Your task — Put every line of the material below into a numbered list. Skip blank lines and leave the pictures out.

Records shown —

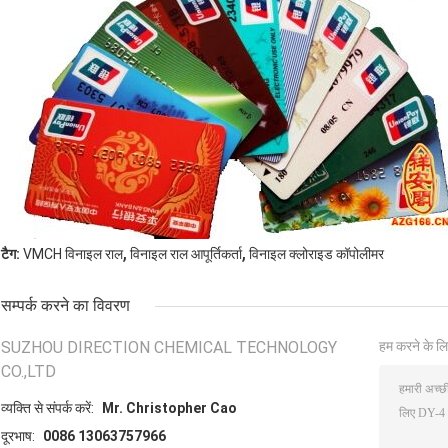
,
,
टैग:
VMCH विनाइल राल
विनाइल राल आपूर्तिकर्ता
विनाइल क्लोराइड कॉपोलीमर
सम्पर्क करने का विवरण
SUZHOU DIRECTION CHEMICAL TECHNOLOGY
हम करने के लि
CO.,LTD
व्यक्ति से संपर्क करें:
Mr. Christopher Cao
दूरभाष:
0086 13063757966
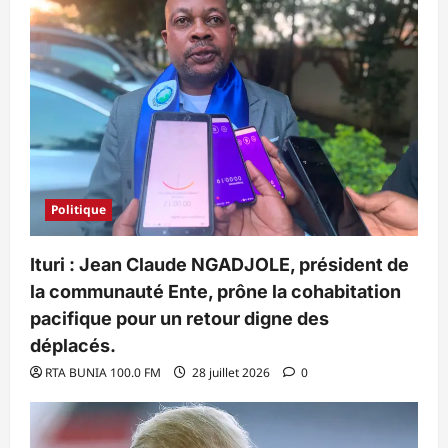
Politique
Ituri : Jean Claude NGADJOLE, président de
la communauté Ente, prône la cohabitation
pacifique pour un retour digne des
déplacés.
RTA BUNIA 100.0 FM
28 juillet 2026
0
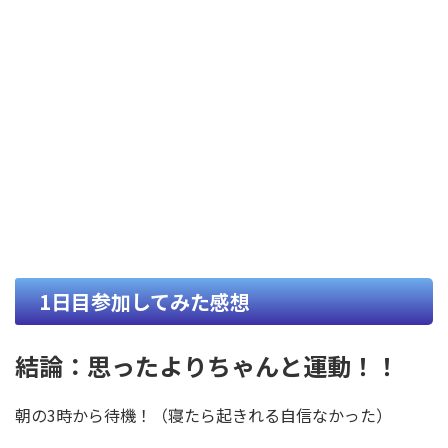
1日目参加してみた感想
結論：思ったよりちゃんと運動！！
朝の3時から待機！（寝たら起きれる自信なかった）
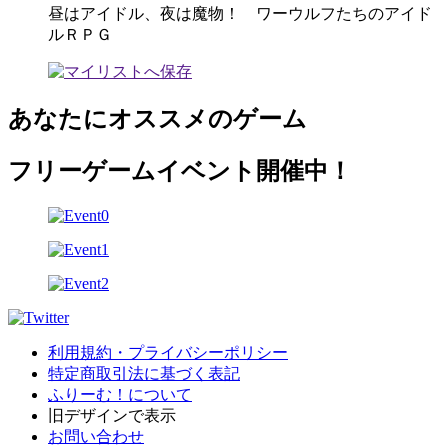
昼はアイドル、夜は魔物！ ワーウルフたちのアイド
ルＲＰＧ
あなたにオススメのゲーム
フリーゲームイベント開催中！
利用規約・プライバシーポリシー
特定商取引法に基づく表記
ふりーむ！について
旧デザインで表示
お問い合わせ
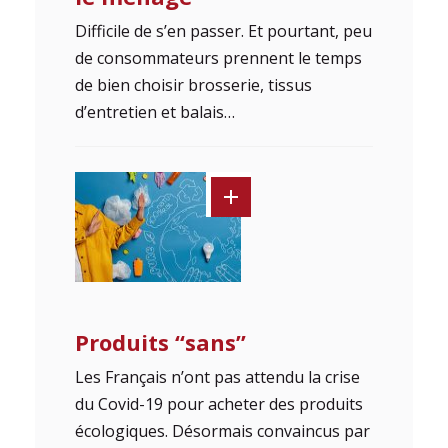
Difficile de s’en passer. Et pourtant, peu
de consommateurs prennent le temps
de bien choisir brosserie, tissus
d’entretien et balais…
Produits “sans”
Les Français n’ont pas attendu la crise
du Covid-19 pour acheter des produits
écologiques. Désormais convaincus par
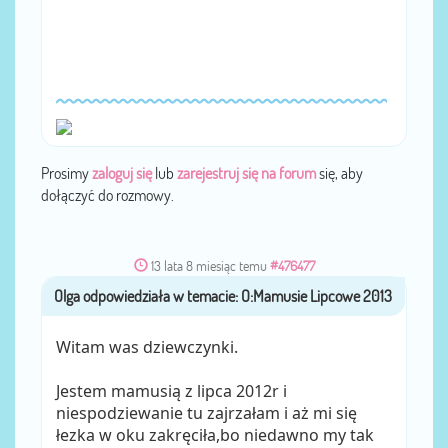
Prosimy
zaloguj się
lub
zarejestruj się na forum
się, aby
dołączyć do rozmowy.
13 lata 8 miesiąc temu
#476477
Olga
przez
Witam was dziewczynki.
Jestem mamusią z lipca 2012r i
niespodziewanie tu zajrzałam i aż mi się
łezka w oku zakręciła,bo niedawno my tak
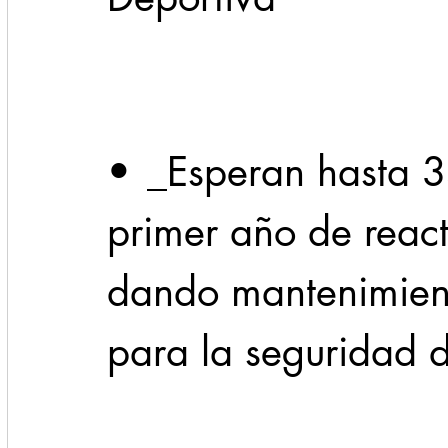
Cadereyta
Estado
Locales
Evidencia
Seguridad
•	_Esperan hasta 35 mil usuarios en el 
1 enero
31abr
primer año de react
dando mantenimiento
para la seguridad d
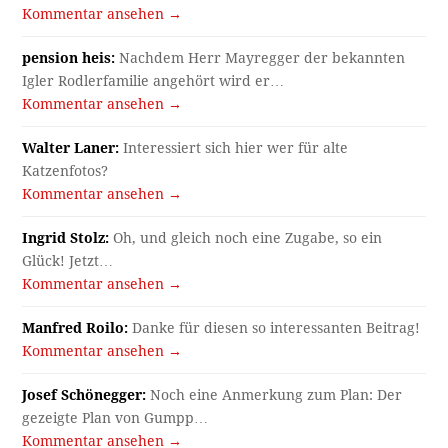
Kommentar ansehen →
pension heis:
Nachdem Herr Mayregger der bekannten
Igler Rodlerfamilie angehört wird er…
Kommentar ansehen →
Walter Laner:
Interessiert sich hier wer für alte
Katzenfotos?
Kommentar ansehen →
Ingrid Stolz:
Oh, und gleich noch eine Zugabe, so ein
Glück! Jetzt…
Kommentar ansehen →
Manfred Roilo:
Danke für diesen so interessanten Beitrag!
Kommentar ansehen →
Josef Schönegger:
Noch eine Anmerkung zum Plan: Der
gezeigte Plan von Gumpp…
Kommentar ansehen →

Answer to the problem —
1. ,
2. ,
3. टैग:
4. VMCH विनाइल राल
5. विनाइल राल आपूर्तिकर्ता
6. विनाइल क्लोराइड कॉपोलीमर
7. सम्पर्क करने का विवरण
8. SUZHOU DIRECTION CHEMICAL TECHNOLOGY
9. हम करने के लि
10. CO.,LTD
11. व्यक्ति से संपर्क करें:
12. Mr. Christopher Cao
13. दूरभाष:
14. 0086 13063757966
15. Politique
16. Ituri : Jean Claude NGADJOLE, président de
17. la communauté Ente, prône la cohabitation
18. pacifique pour un retour digne des
19. déplacés.
20. RTA BUNIA 100.0 FM
21. 28 juillet 2026
22. 0
23. 1日目参加してみた感想
24. 結論：思ったよりちゃんと運動！！
25. 朝の3時から待機！（寝たら起きれる自信なかった）
26. 昼はアイドル、夜は魔物！ ワーウルフたちのアイド
27. ルＲＰＧ
28. あなたにオススメのゲーム
29. フリーゲームイベント開催中！
30. 利用規約・プライバシーポリシー
31. 特定商取引法に基づく表記
32. ふりーむ！について
33. 旧デザインで表示
34. お問い合わせ
35. Difficile de s’en passer. Et pourtant, peu
36. de consommateurs prennent le temps
37. de bien choisir brosserie, tissus
38. d’entretien et balais…
39. Produits “sans”
40. Les Français n’ont pas attendu la crise
41. du Covid-19 pour acheter des produits
42. écologiques. Désormais convaincus par
43. Prosimy
44. zaloguj się
45. lub
46. zarejestruj się na forum
47. się, aby
48. dołączyć do rozmowy.
49. 13 lata 8 miesiąc temu
50. #476477
51. Olga
52. przez
53. Witam was dziewczynki.
54. Jestem mamusią z lipca 2012r i
55. niespodziewanie tu zajrzałam i aż mi się
56. łezka w oku zakręciła,bo niedawno my tak
57. Cadereyta
58. Estado
59. Locales
60. Evidencia
61. Seguridad
62. •	_Esperan hasta 35 mil usuarios en el 
63. 1 enero
64. 31abr
65. primer año de react
66. dando mantenimiento
67. para la seguridad d
68. Kommentar ansehen →
69. pension heis:
70. Nachdem Herr Mayregger der bekannten
71. Igler Rodlerfamilie angehört wird er…
72. Kommentar ansehen →
73. Walter Laner:
74. Interessiert sich hier wer für alte
75. Katzenfotos?
76. Kommentar ansehen →
77. Ingrid Stolz:
78. Oh, und gleich noch eine Zugabe, so ein
79. Glück! Jetzt…
80. Kommentar ansehen →
81. Manfred Roilo:
82. Danke für diesen so interessanten Beitrag!
83. Kommentar ansehen →
84. Josef Schönegger:
85. Noch eine Anmerkung zum Plan: Der
86. gezeigte Plan von Gumpp…
87. Kommentar ansehen →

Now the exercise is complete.